__Required action__: The reply should be the records repeated exactly, without any images.
· · · ·
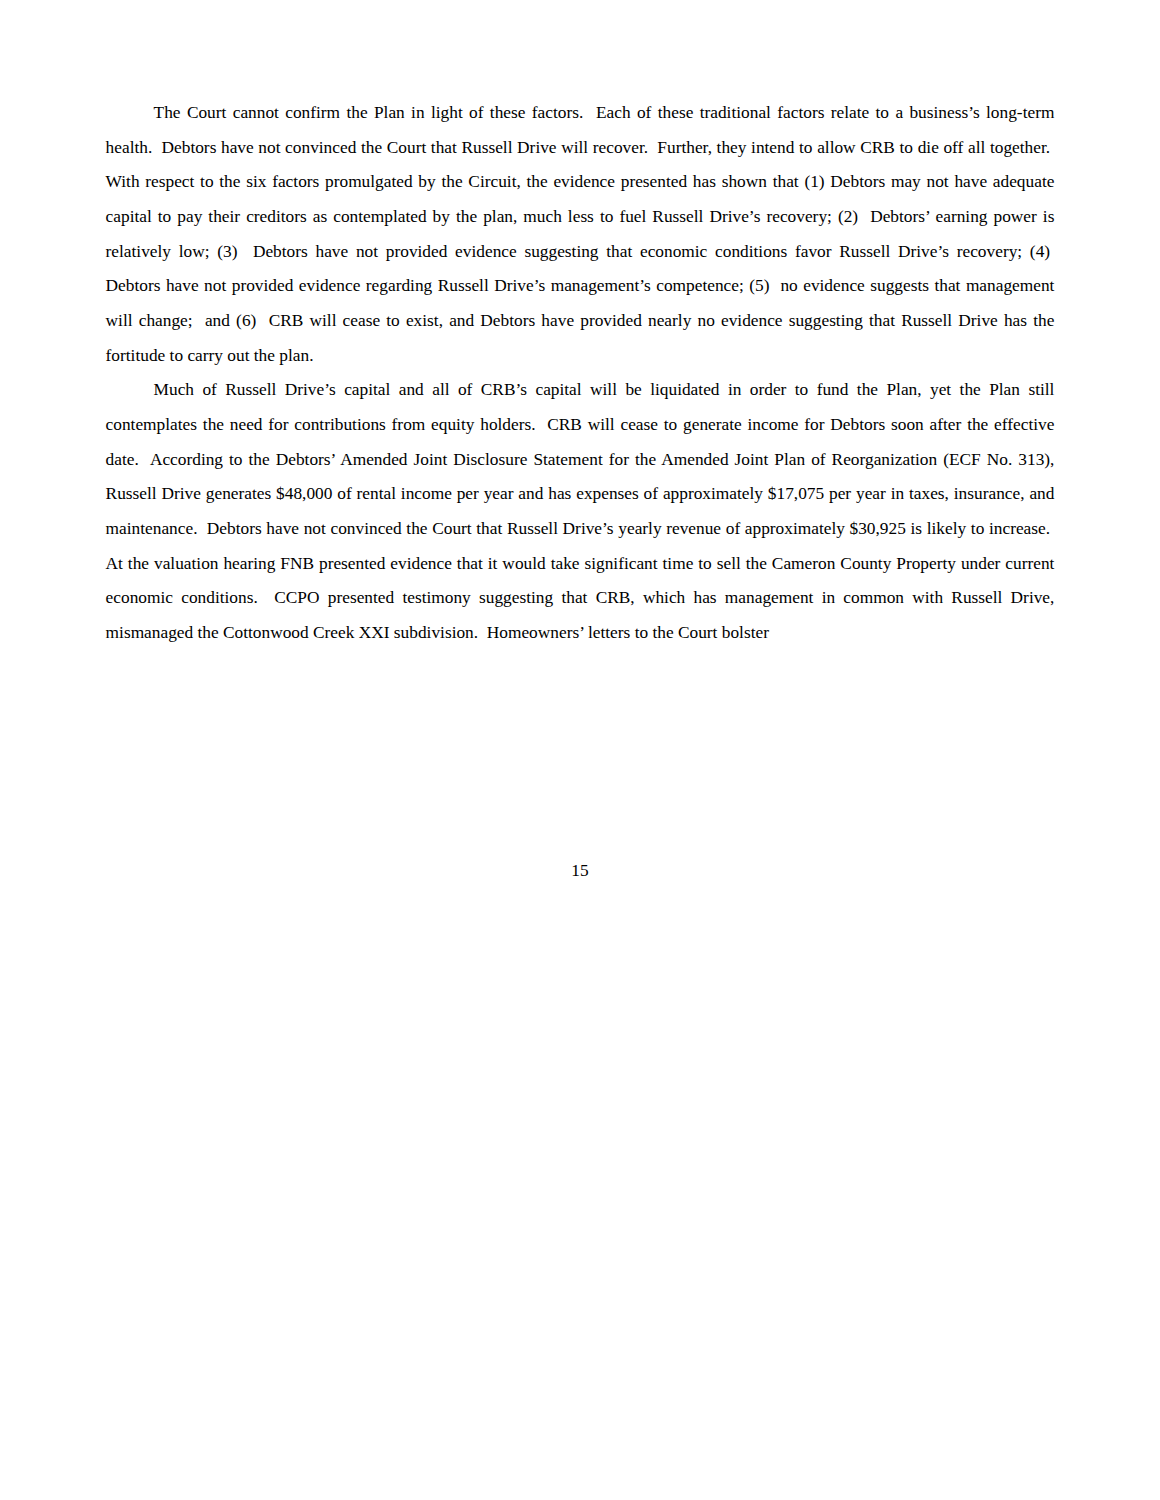The Court cannot confirm the Plan in light of these factors. Each of these traditional factors relate to a business’s long-term health. Debtors have not convinced the Court that Russell Drive will recover. Further, they intend to allow CRB to die off all together. With respect to the six factors promulgated by the Circuit, the evidence presented has shown that (1) Debtors may not have adequate capital to pay their creditors as contemplated by the plan, much less to fuel Russell Drive’s recovery; (2) Debtors’ earning power is relatively low; (3) Debtors have not provided evidence suggesting that economic conditions favor Russell Drive’s recovery; (4) Debtors have not provided evidence regarding Russell Drive’s management’s competence; (5) no evidence suggests that management will change; and (6) CRB will cease to exist, and Debtors have provided nearly no evidence suggesting that Russell Drive has the fortitude to carry out the plan.
Much of Russell Drive’s capital and all of CRB’s capital will be liquidated in order to fund the Plan, yet the Plan still contemplates the need for contributions from equity holders. CRB will cease to generate income for Debtors soon after the effective date. According to the Debtors’ Amended Joint Disclosure Statement for the Amended Joint Plan of Reorganization (ECF No. 313), Russell Drive generates $48,000 of rental income per year and has expenses of approximately $17,075 per year in taxes, insurance, and maintenance. Debtors have not convinced the Court that Russell Drive’s yearly revenue of approximately $30,925 is likely to increase. At the valuation hearing FNB presented evidence that it would take significant time to sell the Cameron County Property under current economic conditions. CCPO presented testimony suggesting that CRB, which has management in common with Russell Drive, mismanaged the Cottonwood Creek XXI subdivision. Homeowners’ letters to the Court bolster
15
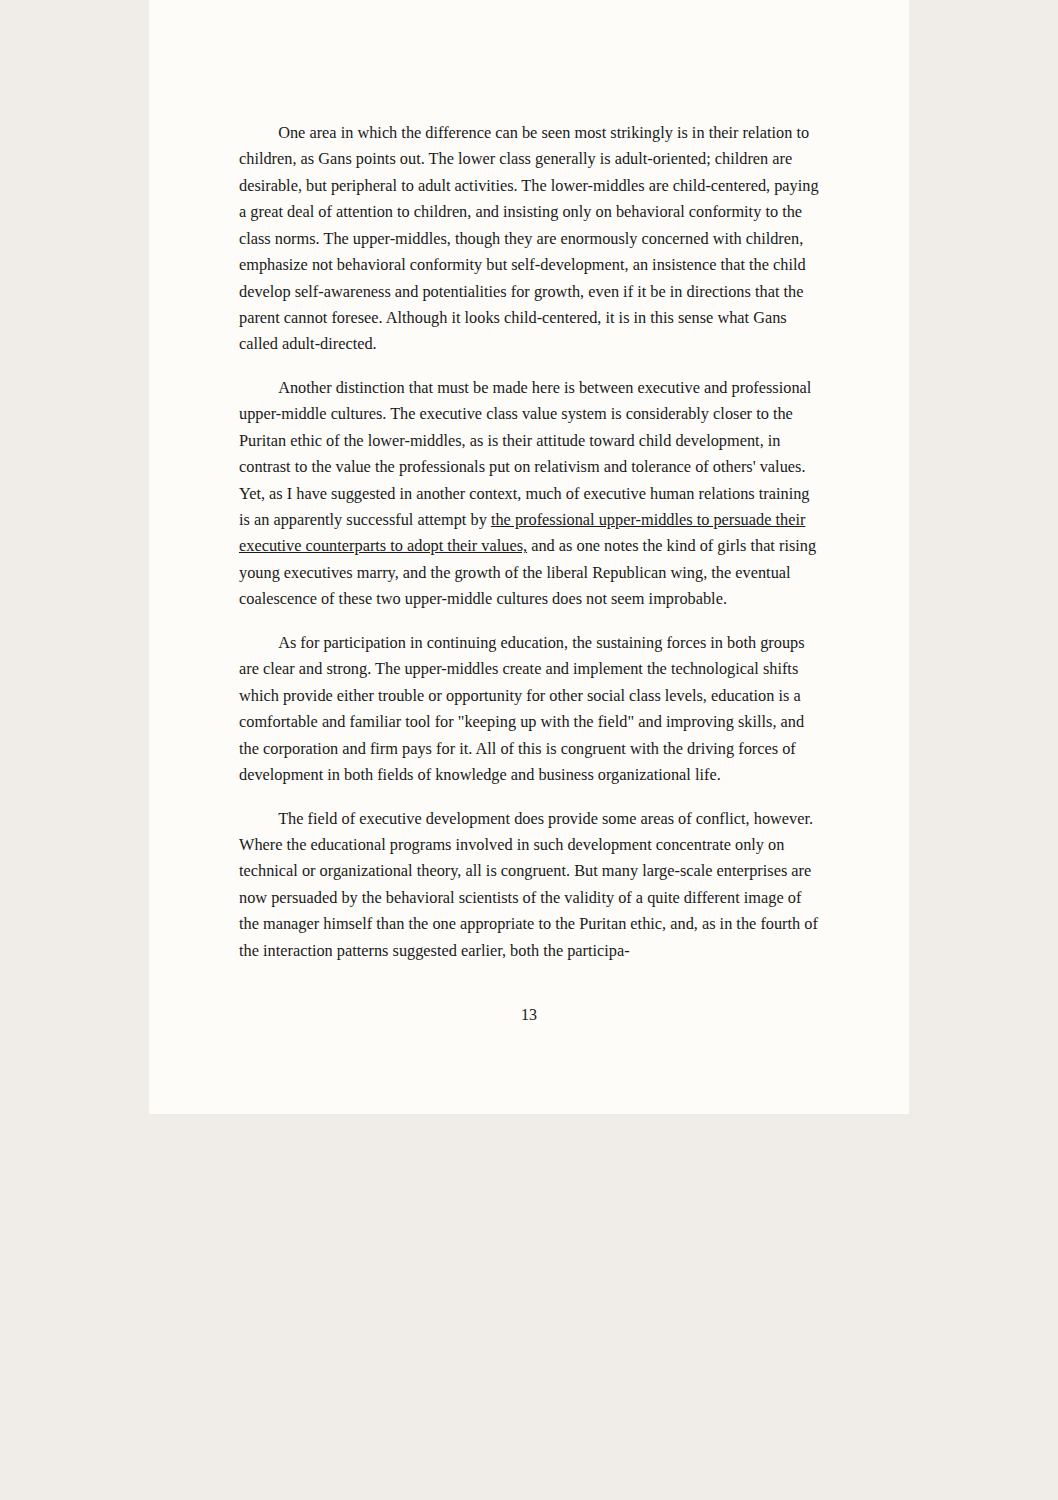One area in which the difference can be seen most strikingly is in their relation to children, as Gans points out. The lower class generally is adult-oriented; children are desirable, but peripheral to adult activities. The lower-middles are child-centered, paying a great deal of attention to children, and insisting only on behavioral conformity to the class norms. The upper-middles, though they are enormously concerned with children, emphasize not behavioral conformity but self-development, an insistence that the child develop self-awareness and potentialities for growth, even if it be in directions that the parent cannot foresee. Although it looks child-centered, it is in this sense what Gans called adult-directed.
Another distinction that must be made here is between executive and professional upper-middle cultures. The executive class value system is considerably closer to the Puritan ethic of the lower-middles, as is their attitude toward child development, in contrast to the value the professionals put on relativism and tolerance of others' values. Yet, as I have suggested in another context, much of executive human relations training is an apparently successful attempt by the professional upper-middles to persuade their executive counterparts to adopt their values, and as one notes the kind of girls that rising young executives marry, and the growth of the liberal Republican wing, the eventual coalescence of these two upper-middle cultures does not seem improbable.
As for participation in continuing education, the sustaining forces in both groups are clear and strong. The upper-middles create and implement the technological shifts which provide either trouble or opportunity for other social class levels, education is a comfortable and familiar tool for "keeping up with the field" and improving skills, and the corporation and firm pays for it. All of this is congruent with the driving forces of development in both fields of knowledge and business organizational life.
The field of executive development does provide some areas of conflict, however. Where the educational programs involved in such development concentrate only on technical or organizational theory, all is congruent. But many large-scale enterprises are now persuaded by the behavioral scientists of the validity of a quite different image of the manager himself than the one appropriate to the Puritan ethic, and, as in the fourth of the interaction patterns suggested earlier, both the participa-
13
· · · ·
__Finished exercise__:
The Court cannot confirm the Plan in light of these factors. Each of these traditional factors relate to a business’s long-term health. Debtors have not convinced the Court that Russell Drive will recover. Further, they intend to allow CRB to die off all together. With respect to the six factors promulgated by the Circuit, the evidence presented has shown that (1) Debtors may not have adequate capital to pay their creditors as contemplated by the plan, much less to fuel Russell Drive’s recovery; (2) Debtors’ earning power is relatively low; (3) Debtors have not provided evidence suggesting that economic conditions favor Russell Drive’s recovery; (4) Debtors have not provided evidence regarding Russell Drive’s management’s competence; (5) no evidence suggests that management will change; and (6) CRB will cease to exist, and Debtors have provided nearly no evidence suggesting that Russell Drive has the fortitude to carry out the plan.
Much of Russell Drive’s capital and all of CRB’s capital will be liquidated in order to fund the Plan, yet the Plan still contemplates the need for contributions from equity holders. CRB will cease to generate income for Debtors soon after the effective date. According to the Debtors’ Amended Joint Disclosure Statement for the Amended Joint Plan of Reorganization (ECF No. 313), Russell Drive generates $48,000 of rental income per year and has expenses of approximately $17,075 per year in taxes, insurance, and maintenance. Debtors have not convinced the Court that Russell Drive’s yearly revenue of approximately $30,925 is likely to increase. At the valuation hearing FNB presented evidence that it would take significant time to sell the Cameron County Property under current economic conditions. CCPO presented testimony suggesting that CRB, which has management in common with Russell Drive, mismanaged the Cottonwood Creek XXI subdivision. Homeowners’ letters to the Court bolster
15
One area in which the difference can be seen most strikingly is in their relation to children, as Gans points out. The lower class generally is adult-oriented; children are desirable, but peripheral to adult activities. The lower-middles are child-centered, paying a great deal of attention to children, and insisting only on behavioral conformity to the class norms. The upper-middles, though they are enormously concerned with children, emphasize not behavioral conformity but self-development, an insistence that the child develop self-awareness and potentialities for growth, even if it be in directions that the parent cannot foresee. Although it looks child-centered, it is in this sense what Gans called adult-directed.
Another distinction that must be made here is between executive and professional upper-middle cultures. The executive class value system is considerably closer to the Puritan ethic of the lower-middles, as is their attitude toward child development, in contrast to the value the professionals put on relativism and tolerance of others' values. Yet, as I have suggested in another context, much of executive human relations training is an apparently successful attempt by the professional upper-middles to persuade their executive counterparts to adopt their values, and as one notes the kind of girls that rising young executives marry, and the growth of the liberal Republican wing, the eventual coalescence of these two upper-middle cultures does not seem improbable.
As for participation in continuing education, the sustaining forces in both groups are clear and strong. The upper-middles create and implement the technological shifts which provide either trouble or opportunity for other social class levels, education is a comfortable and familiar tool for "keeping up with the field" and improving skills, and the corporation and firm pays for it. All of this is congruent with the driving forces of development in both fields of knowledge and business organizational life.
The field of executive development does provide some areas of conflict, however. Where the educational programs involved in such development concentrate only on technical or organizational theory, all is congruent. But many large-scale enterprises are now persuaded by the behavioral scientists of the validity of a quite different image of the manager himself than the one appropriate to the Puritan ethic, and, as in the fourth of the interaction patterns suggested earlier, both the participa-
13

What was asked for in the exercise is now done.